Collected data entries:
• • • • • • •
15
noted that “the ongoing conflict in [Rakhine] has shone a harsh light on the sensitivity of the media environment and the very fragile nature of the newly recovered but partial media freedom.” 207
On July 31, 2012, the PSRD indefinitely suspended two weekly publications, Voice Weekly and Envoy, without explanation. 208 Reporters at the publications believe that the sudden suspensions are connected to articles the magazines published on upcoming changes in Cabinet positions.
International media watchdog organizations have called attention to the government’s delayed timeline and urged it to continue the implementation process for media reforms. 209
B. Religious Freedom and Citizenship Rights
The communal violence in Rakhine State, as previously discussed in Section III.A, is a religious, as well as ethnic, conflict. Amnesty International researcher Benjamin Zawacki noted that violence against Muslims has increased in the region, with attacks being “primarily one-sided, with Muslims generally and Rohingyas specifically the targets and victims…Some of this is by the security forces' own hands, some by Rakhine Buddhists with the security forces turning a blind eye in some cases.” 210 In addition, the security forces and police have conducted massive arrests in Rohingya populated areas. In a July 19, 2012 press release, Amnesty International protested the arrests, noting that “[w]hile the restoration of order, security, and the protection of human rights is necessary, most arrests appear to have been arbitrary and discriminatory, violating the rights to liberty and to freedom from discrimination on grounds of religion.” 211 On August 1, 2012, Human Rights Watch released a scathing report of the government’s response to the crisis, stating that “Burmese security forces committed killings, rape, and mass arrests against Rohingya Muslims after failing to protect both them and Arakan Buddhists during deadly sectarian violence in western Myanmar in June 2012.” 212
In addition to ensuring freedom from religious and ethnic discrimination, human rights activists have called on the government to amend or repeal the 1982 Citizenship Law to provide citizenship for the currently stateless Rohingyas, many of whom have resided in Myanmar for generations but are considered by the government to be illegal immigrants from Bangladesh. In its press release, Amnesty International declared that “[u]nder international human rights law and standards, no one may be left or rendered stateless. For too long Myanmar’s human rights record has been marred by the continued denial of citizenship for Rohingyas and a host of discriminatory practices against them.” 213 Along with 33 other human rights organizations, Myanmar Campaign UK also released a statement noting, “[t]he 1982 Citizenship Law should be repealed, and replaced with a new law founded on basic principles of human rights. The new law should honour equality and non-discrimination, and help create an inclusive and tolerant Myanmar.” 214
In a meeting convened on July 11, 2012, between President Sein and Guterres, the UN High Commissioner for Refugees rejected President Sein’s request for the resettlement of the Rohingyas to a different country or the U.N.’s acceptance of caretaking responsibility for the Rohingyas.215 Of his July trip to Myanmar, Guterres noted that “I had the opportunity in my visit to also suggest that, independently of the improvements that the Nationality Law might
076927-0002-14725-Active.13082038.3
• • • • • • •
Task details:
Print each entry above word for word, leaving none out.

Output:
15
noted that “the ongoing conflict in [Rakhine] has shone a harsh light on the sensitivity of the media environment and the very fragile nature of the newly recovered but partial media freedom.” 207
On July 31, 2012, the PSRD indefinitely suspended two weekly publications, Voice Weekly and Envoy, without explanation. 208 Reporters at the publications believe that the sudden suspensions are connected to articles the magazines published on upcoming changes in Cabinet positions.
International media watchdog organizations have called attention to the government’s delayed timeline and urged it to continue the implementation process for media reforms. 209
B. Religious Freedom and Citizenship Rights
The communal violence in Rakhine State, as previously discussed in Section III.A, is a religious, as well as ethnic, conflict. Amnesty International researcher Benjamin Zawacki noted that violence against Muslims has increased in the region, with attacks being “primarily one-sided, with Muslims generally and Rohingyas specifically the targets and victims…Some of this is by the security forces' own hands, some by Rakhine Buddhists with the security forces turning a blind eye in some cases.” 210 In addition, the security forces and police have conducted massive arrests in Rohingya populated areas. In a July 19, 2012 press release, Amnesty International protested the arrests, noting that “[w]hile the restoration of order, security, and the protection of human rights is necessary, most arrests appear to have been arbitrary and discriminatory, violating the rights to liberty and to freedom from discrimination on grounds of religion.” 211 On August 1, 2012, Human Rights Watch released a scathing report of the government’s response to the crisis, stating that “Burmese security forces committed killings, rape, and mass arrests against Rohingya Muslims after failing to protect both them and Arakan Buddhists during deadly sectarian violence in western Myanmar in June 2012.” 212
In addition to ensuring freedom from religious and ethnic discrimination, human rights activists have called on the government to amend or repeal the 1982 Citizenship Law to provide citizenship for the currently stateless Rohingyas, many of whom have resided in Myanmar for generations but are considered by the government to be illegal immigrants from Bangladesh. In its press release, Amnesty International declared that “[u]nder international human rights law and standards, no one may be left or rendered stateless. For too long Myanmar’s human rights record has been marred by the continued denial of citizenship for Rohingyas and a host of discriminatory practices against them.” 213 Along with 33 other human rights organizations, Myanmar Campaign UK also released a statement noting, “[t]he 1982 Citizenship Law should be repealed, and replaced with a new law founded on basic principles of human rights. The new law should honour equality and non-discrimination, and help create an inclusive and tolerant Myanmar.” 214
In a meeting convened on July 11, 2012, between President Sein and Guterres, the UN High Commissioner for Refugees rejected President Sein’s request for the resettlement of the Rohingyas to a different country or the U.N.’s acceptance of caretaking responsibility for the Rohingyas.215 Of his July trip to Myanmar, Guterres noted that “I had the opportunity in my visit to also suggest that, independently of the improvements that the Nationality Law might
076927-0002-14725-Active.13082038.3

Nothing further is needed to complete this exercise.